Karena begini, di Al-Qur’an itu ada ayat:

(Q.S. Al-Baqarah: 251)

Jadi, kekuatan mana pun harus dikontrol, tentu kontrol itu macam-macam. Tentu saya ulangi lagi, jangan anarkis, jangan melakukan sesuatu yang kontraproduktif!

Saya pernah ditanya, “Gus, kalau Pemerintah didukung 90 persen rakyatnya bagus tidak?”

“Bagus, berarti Presidennya hebat didukung mayoritas rakyat.”

“Kalau hanya 55 persen Gus?

“Bagus, Presidennya biar tahu dan hati-hati karena memilih hanya separuh lebih sedikit.”

“Lha kok bagus semua gus?”

“Kan harapan kita sama Allah itu baik semua.”

Jadi, apa susahnya melihat sesuatu asal tidak maksiat itu baik. Agama itu asal tidak maksiat itu baik.

Kalau demo yang diharamkan sebagian fatwa ulama itu demo yang anarkis. Kalau yang dihalalkan itu demo yang tertib.

Itu biasa dalam hukum fikih. Rasulullah bersabda A, mahmal-nya seperti ini. Rasulullah bersabda B, mahlmal-nya seperti ini.

Terkadang sabda Nabi secara dhohir itu berlawanan. Misal suatu ketika Nabi ditanya, “Amal yang paling baik itu apa ya Rasulullah?” Nabi jawab, “Membayar hutang.”

Tapi, kadang Nabi menjawab, “Birrul walidain (berbakti kedua orangtua).” Kadang menjawab, “Shalat pada awal waktu.” Karena si penanya beda-beda.

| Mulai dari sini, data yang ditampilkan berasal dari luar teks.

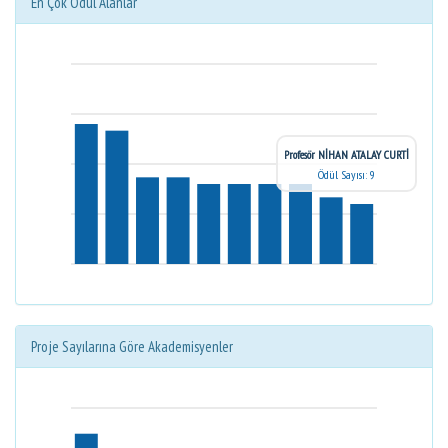
En Çok Ödül Alanlar
Profesör NİHAN ATALAY CURTİ
Ödül Sayısı: 9
Proje Sayılarına Göre Akademisyenler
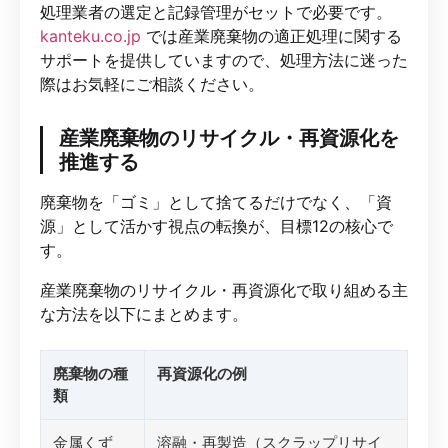
処理業者の選定と記録管理がセットで必要です。
kanteku.co.jp
では産業廃棄物の適正処理に関する
サポートを提供していますので、処理方法に迷った
際はお気軽にご相談ください。
産業廃棄物のリサイクル・再資源化を
推進する
廃棄物を「ゴミ」として捨てるだけでなく、「資
源」として活かす視点の転換が、目標12の核心で
す。
産業廃棄物のリサイクル・再資源化で取り組める主
な方法を以下にまとめます。
廃棄物の種
再資源化の例
類
金属くず
溶融・再製造（スクラップリサイ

Pada zaman Nabi ya biasa. Nabi bersabda tentang sesuatu, tapi ada sahabat yang mengutarakan pendapatnya, tapi tidak niat membantah.

Artinya, kalau demonstrasi dimaknai mengutarakan pendapat dengan cara yang dijamin konstitusi, ya itu kan normal-normal saja.